Seconds: A Graphic Novel by Bryan Lee O’Malley – Review

After the wild success of hipster Bible, Scott Pilgrim, Bryan Lee had a huge task following it up. Seconds is a different beast than Scott Pilgrim, but it has the familiar warmth and nergasmic content that drew in the masses. It’s cute, very cool and dares to tread deeper water then Scott Pilgrim. It tells the story of Katie, a successful Chef, who’s having problems getting her new restaurant off the ground. One night, aided by a spirit living in former restaurant ‘Seconds’, Katie discovers some magical mushrooms that allow her to go back into the past and change events in her life. This, as the trope goes, doesn’t turn out as Katie plans.

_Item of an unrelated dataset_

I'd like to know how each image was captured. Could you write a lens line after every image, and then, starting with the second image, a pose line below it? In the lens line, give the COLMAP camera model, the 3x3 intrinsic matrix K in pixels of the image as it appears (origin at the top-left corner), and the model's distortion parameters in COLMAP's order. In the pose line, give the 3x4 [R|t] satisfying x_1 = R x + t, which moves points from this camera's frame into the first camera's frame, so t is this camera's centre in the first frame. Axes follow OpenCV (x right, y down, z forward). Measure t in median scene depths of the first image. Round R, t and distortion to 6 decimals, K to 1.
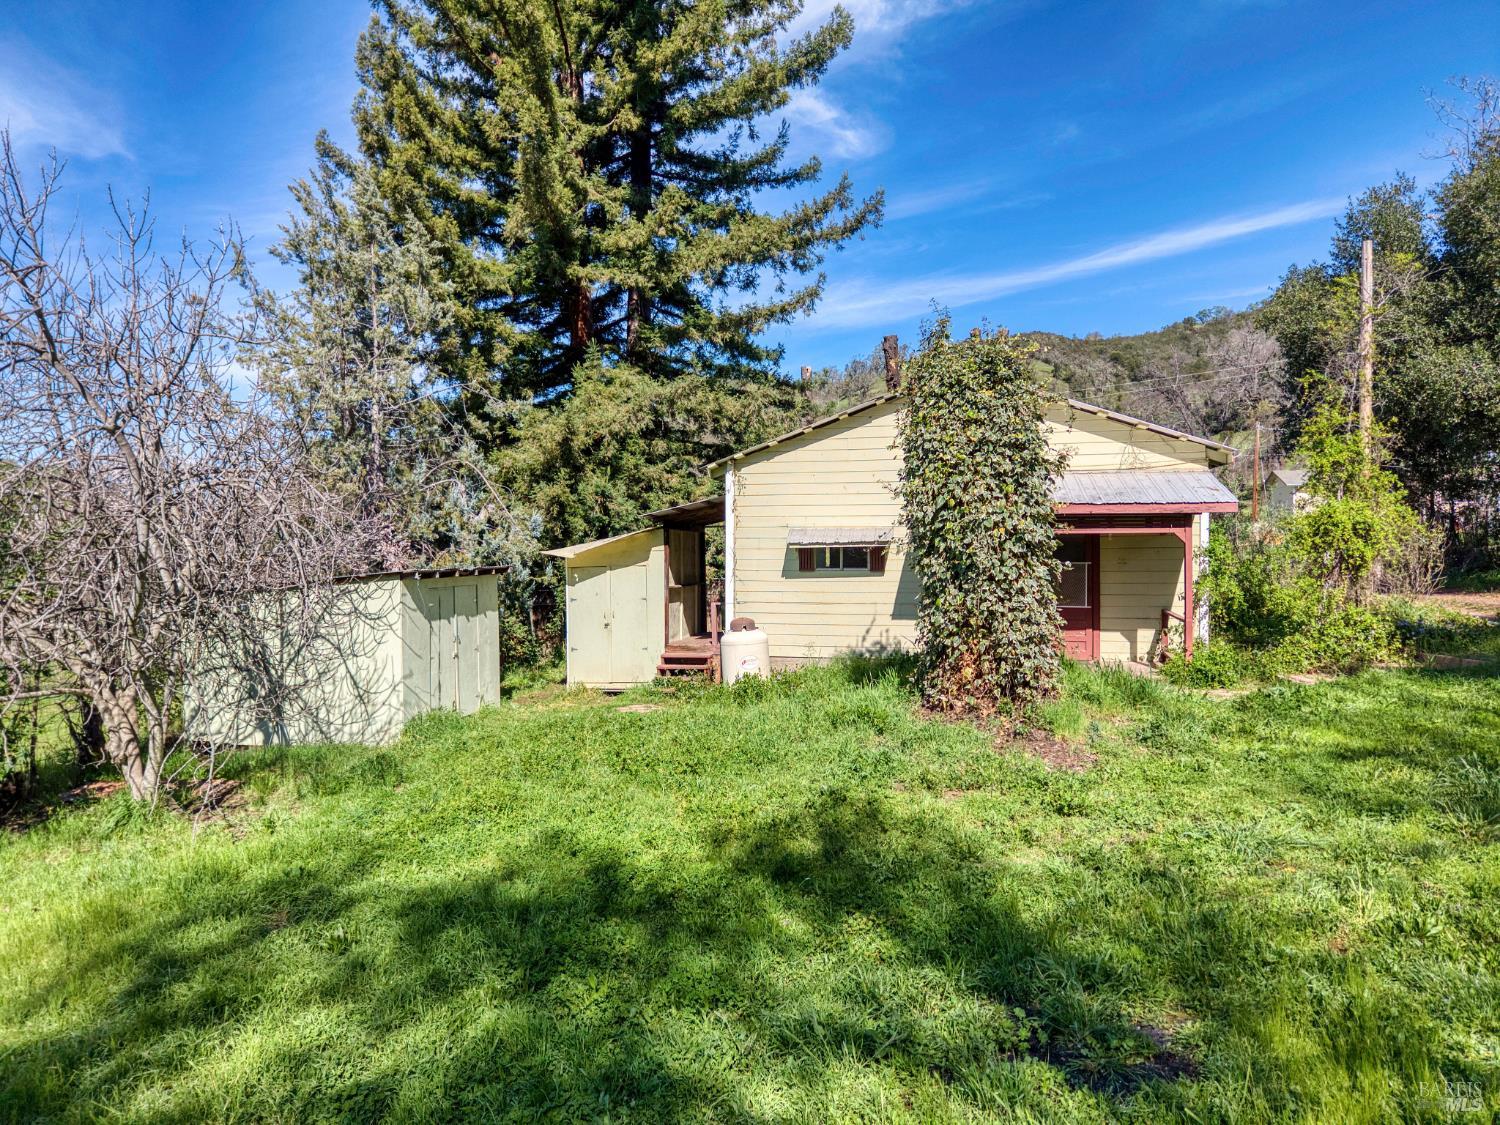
lens RADIAL K [[1022.8, 0, 750.0], [0, 1022.8, 562.5], [0, 0, 1]] dist [0.056338, 0.000581]
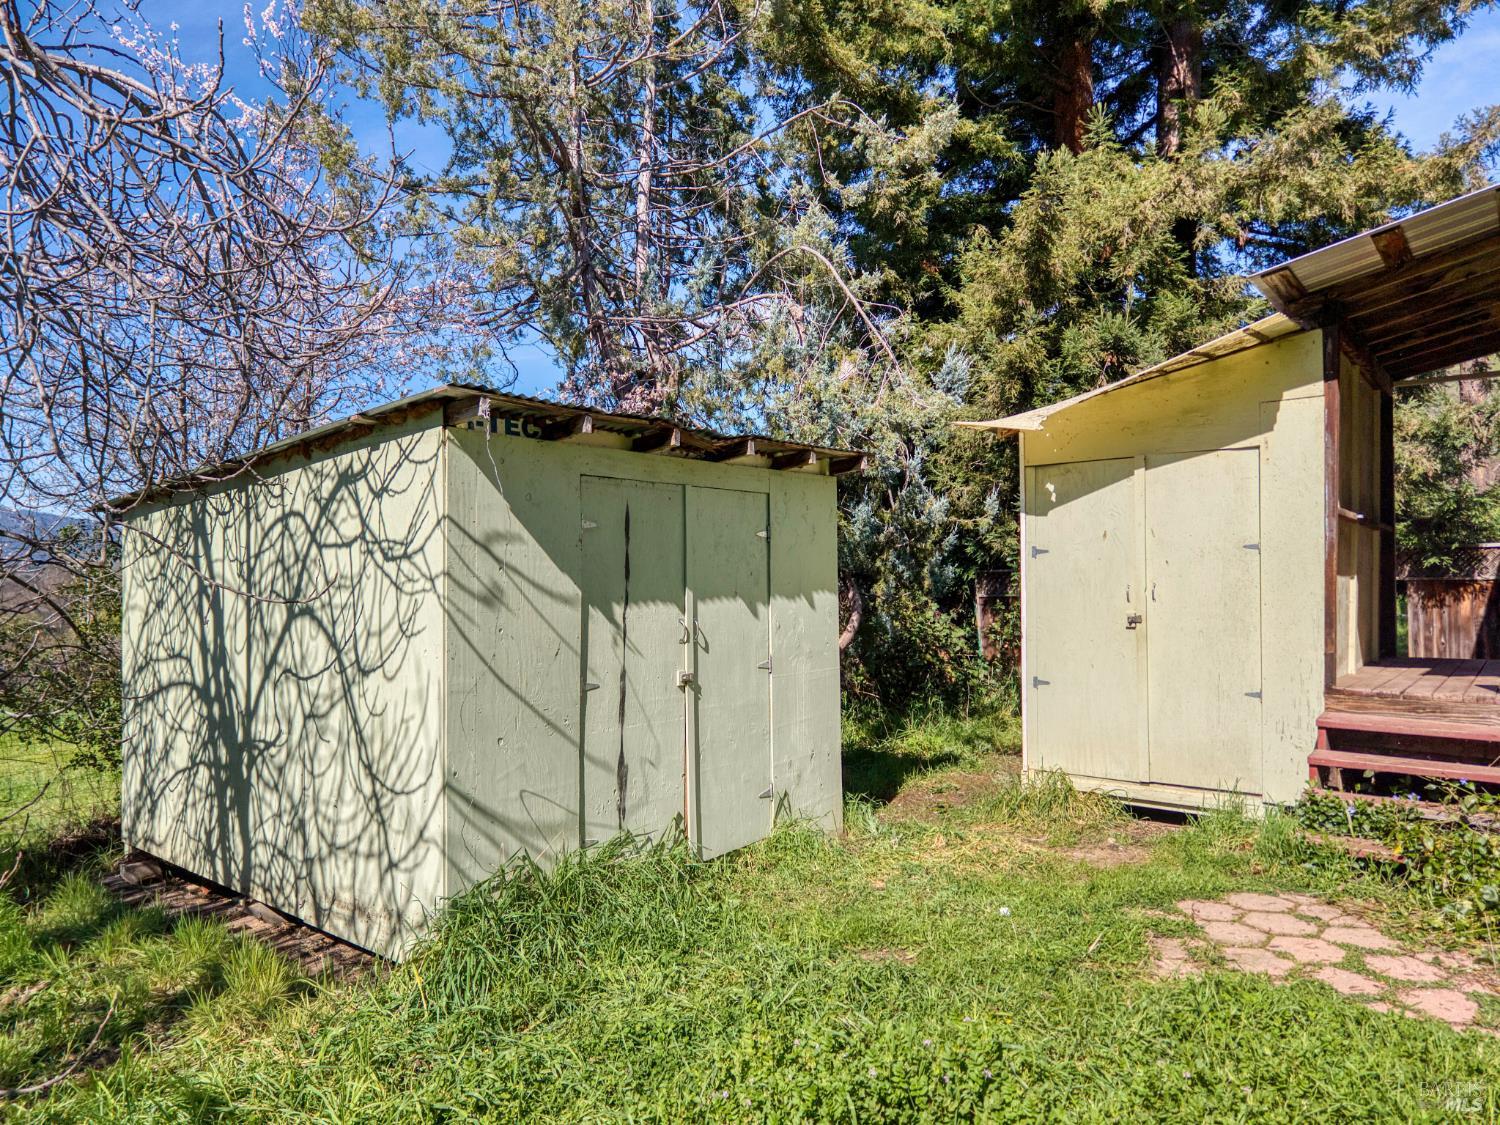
lens RADIAL K [[1022.8, 0, 750.0], [0, 1022.8, 562.5], [0, 0, 1]] dist [0.056338, 0.000581]
pose [[0.886343, -0.000163, -0.463030, -0.102062], [-0.010130, 0.999754, -0.019744, 0.054350], [0.462919, 0.022190, 0.886123, 0.689788]]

Seconds like Scott Pilgrim, is beautifully drawn and is full of incredibly charming scenery. Katie herself is always brimming with emotion and always endearing to the reader. Character wise the story isn’t as full of life as Scott Pilgrim, but in fairness that series had six books to build up relationships, Seconds only has one. Consequently characters like Katie’s boyfriend, Max, feel a bit lifeless and hollow. The only other stand out characters are Hazel, Katie’s naive employee turned friend, who acts as a clumsy adviser in the world of the spirits and the House Spirit herself, Lis. Lis is cool, creepy and reminiscent of Helena from Orphan Black. She doesn’t feature enough for O’Malley to really flourish her out, but her interactions with Katie are a highlight of the novel.

The story of Seconds does tread familiar ground, but it still provokes interesting philosophical discussion on the nature of time, choices and relationships. Katie like Scott has that wild, unfettered impulsiveness that makes it hard to believe her as a functioning, responsible 29-year-old. She never really evolves but you do feel that she has learnt to become more accepting, and less controlling, which seemed to be the main saboteur of her relationships and her businesses.

Overall, Seconds feels more homely then Scott Pilgrim, less bonkers, at points less humorous (but still very funny) but partially more relatable and more of a personal journey. Some readers will take more to it, some won’t. It seems like it’s for a slightly older crowd, but at heart it still a 16-year-old hipsters fantasy world. It’s most definitely a recommended read for the art style alone and if you’re looking for a quirky, time travelling, romantic, adventure through the mind, then check it out.